Molodanof shared an example to better prove his point.
“If Walmart wants to buy a million bags of Lay’s potato chips, Lay’s is going to give Walmart a volume discount,” he said. “But if you or I went into Lay’s and demanded the same price for one bag of potato chips, they’re not going to give it to us. Everyone else gets charged the regular price; that’s the market rate.”
The Phoenix Club in Anaheim was packed with California industry members interested in hearing about a potential bill that “will negatively impact their business” if passed.
Molodanof believes including DRP rates in the surveys will artificially lower the labor rates, causing the consumer to pay more out of pocket.

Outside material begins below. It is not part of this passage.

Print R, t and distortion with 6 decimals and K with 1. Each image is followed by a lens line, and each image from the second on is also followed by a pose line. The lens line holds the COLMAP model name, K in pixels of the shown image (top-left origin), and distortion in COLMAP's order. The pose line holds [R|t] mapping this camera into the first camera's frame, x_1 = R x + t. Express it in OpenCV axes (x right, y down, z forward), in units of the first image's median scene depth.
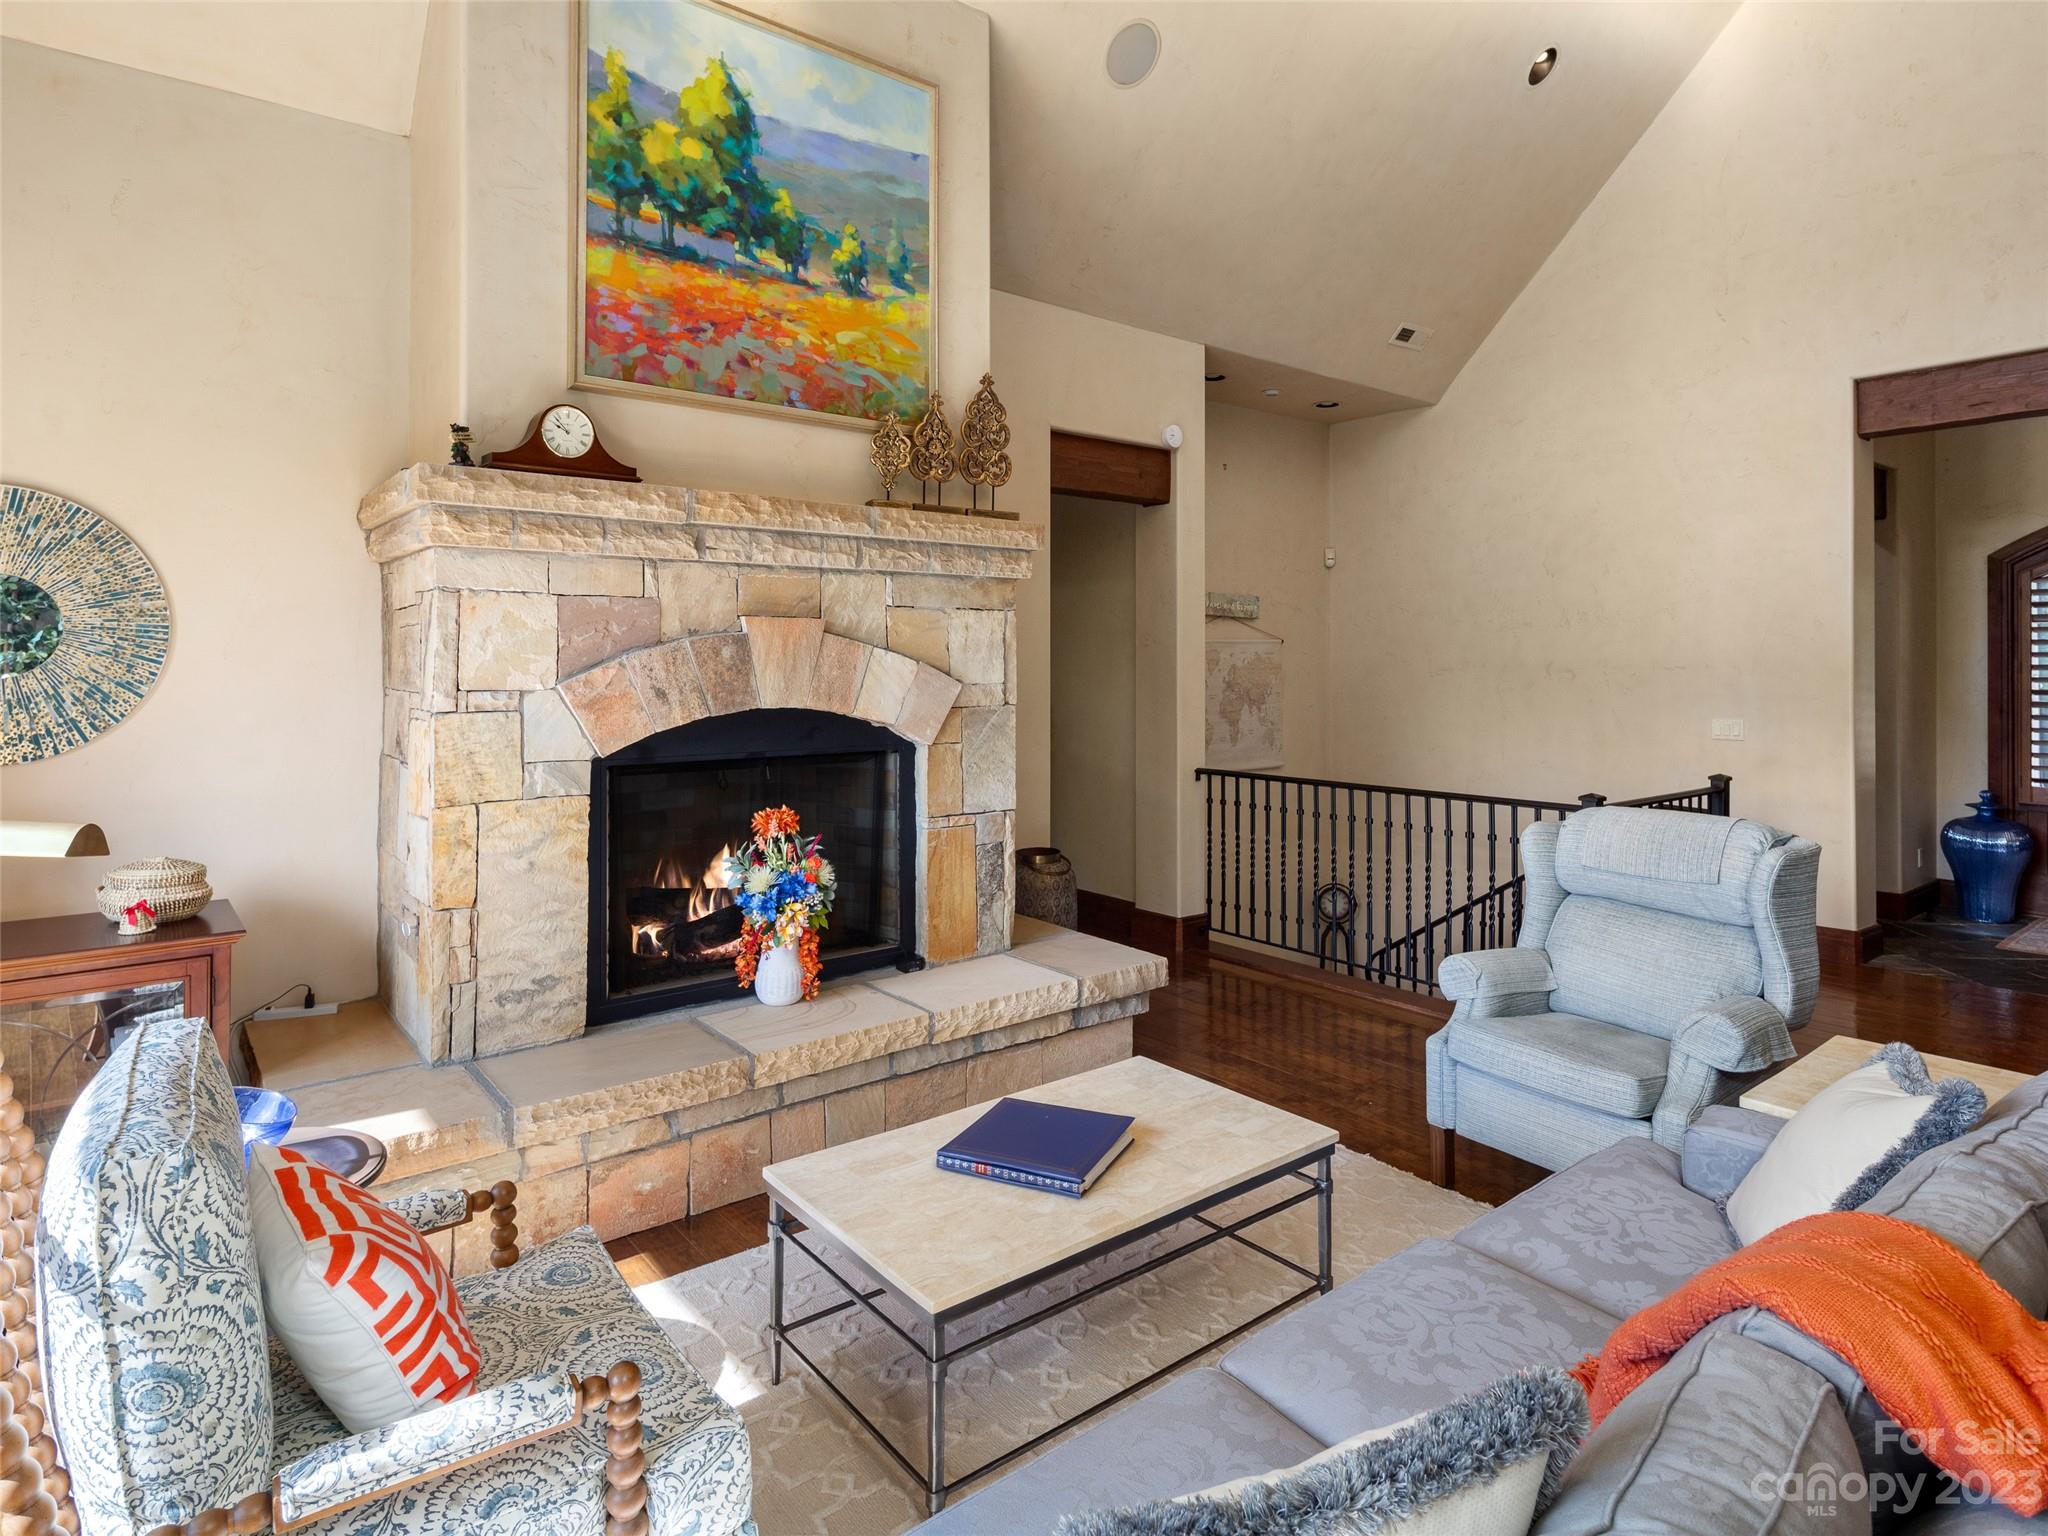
lens RADIAL K [[1119.7, 0, 1013.7], [0, 1119.7, 663.2], [0, 0, 1]] dist [0.001296, 0.000121]
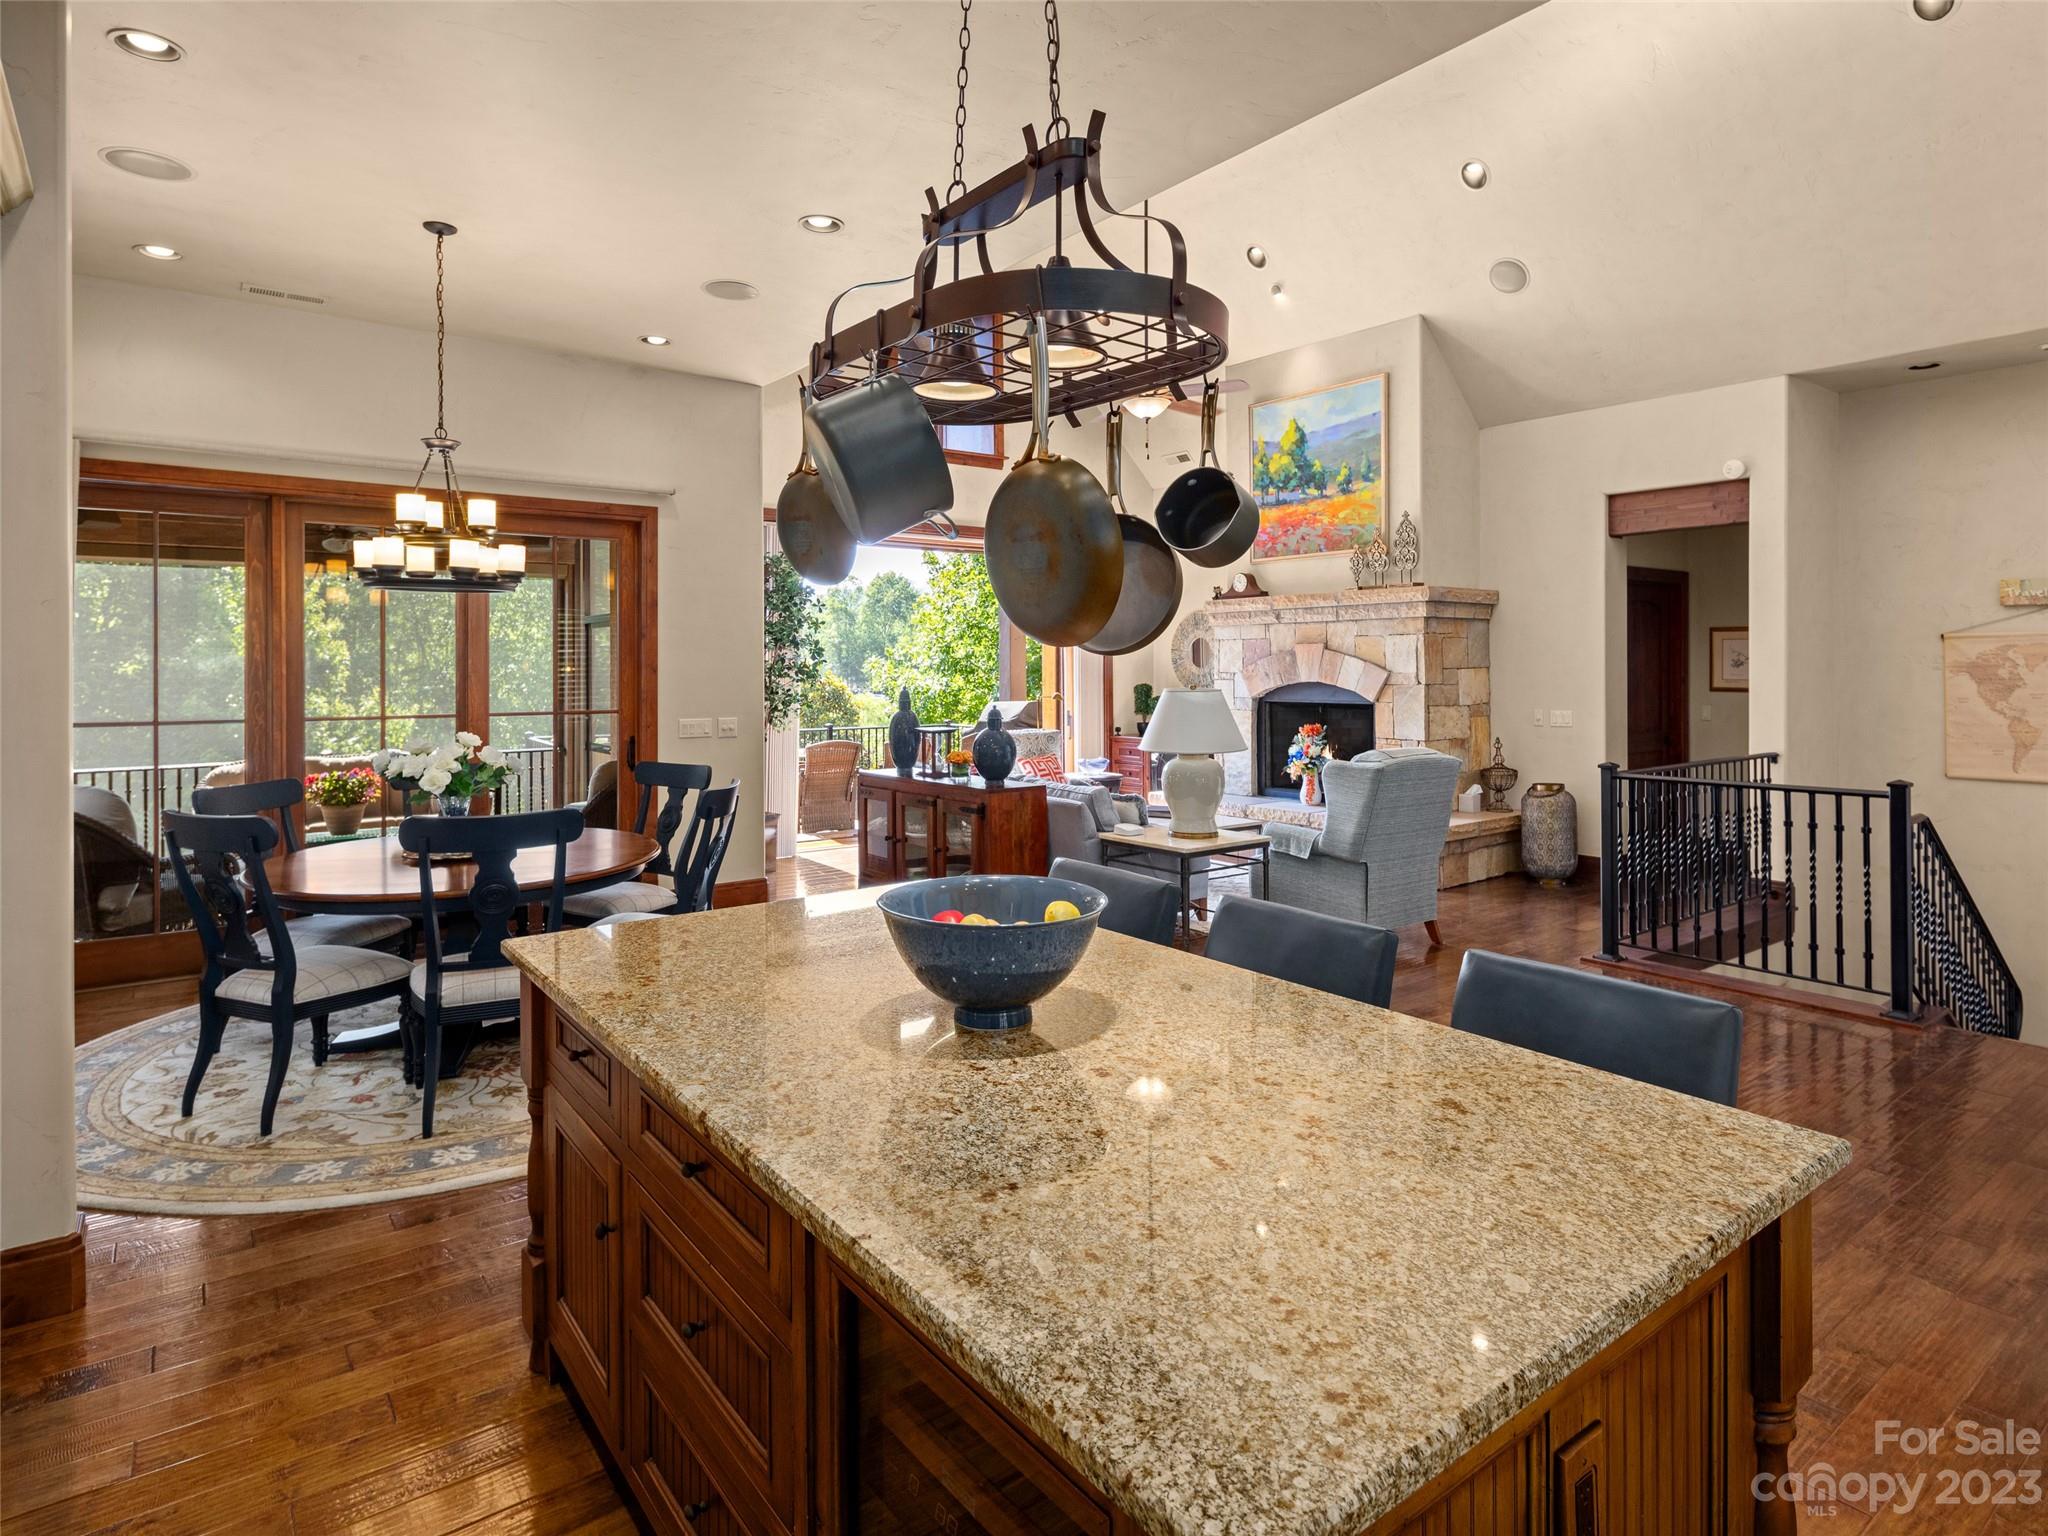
lens RADIAL K [[1119.7, 0, 1013.7], [0, 1119.7, 663.2], [0, 0, 1]] dist [0.001296, 0.000121]
pose [[-0.017968, 0.000939, -0.999838, 2.172027], [0.009973, 0.999950, 0.000759, -0.007387], [0.999789, -0.009958, -0.017976, 0.412711]]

“The passing of AB-1679 would allow insurance companies to use DRP rates in labor rate surveys,” he said.
Commissioner Jones then tackled the timeliness and format of the surveys.
“Insurance companies were using surveys that were five, six years old,” Molodanof said. “We decided that the labor rate surveys should be updated annually.”
The CAA lobbyist said the insurance companies felt this was too short of a time frame, so Commissioner Jones said they can get a year extension if they do a CPI increase.
“The insurance commissioner then developed a standardized survey questionnaire,” Molodanof explained. “It’s very simple. You don’t have to fill it out, but it’s is recommended that you do.”
He said that out of the 187 insurance companies in California that sell auto insurance, approximately 12 to 15 do surveys, despite the opportunity to gain a rebuttal presumption. A rebuttal presumption confirms that the insurance company has completed the survey correctly, and the insurance commissioner backs their rates.
“The insurance companies don’t like providing survey questionnaires because they feel it’s too much of a hassle,” said Molodanof. “If AB-1679 passes, they will be able to go through paid invoices or third party software to determine rates, which means they could be using a DRP rate or some other negotiated rate. You won’t know for sure.”
The last current standards Molodanof explained that will be affected by AB-1679 pertain to estimates, re-inspections, and distance customers have to travel to a DRP shop.
“Under the new regulations, insurers can’t send people to go get their car repaired or inspected [to a shop] that’s over a certain number of miles away,” he said. “In an urban area you can’t go over 15 miles and in more rural areas the limit is 25 miles.”
Also, according to current regulation, if insurance companies want to re-inspect the vehicle, they have six days to do so after they have notice and access to the vehicle.
“Before this regulation was set, the process could be dragged out for weeks and weeks, causing unnecessary delays in repairs and higher costs due to rental cars, for example,” the CAA lobbyist explained.
Lastly, the current regulations state that consumers only need to get one estimate, versus two or three.
“We don’t need to do that anymore, the shops are all qualified and highly regulated,” Molodanof said.
AB-1679 intends to take away the limitation on the number of miles an insurance company can send a customer for a repair or inspection, days for a re-inspection, and number of estimates.
“The CAA is not the only organization opposing this bill,” he said. “The Department of Insurance, California Conference of Machinists, New Car Dealers Association, and Consumer Attorneys of California are all opposed to the legislation.”
Molodanof encouraged all members to call their senator and assembly members on a Monday and set up a meeting for a Friday to discuss why AB-1679 will hurt their business and consumers.
“We don’t have the vast resources that the insurance companies have, so our best tactic is strong grassroots campaigning, one-one meetings” he said. “You are all industry experts. You need to explain to legislators why and how this will negatively impact your business.”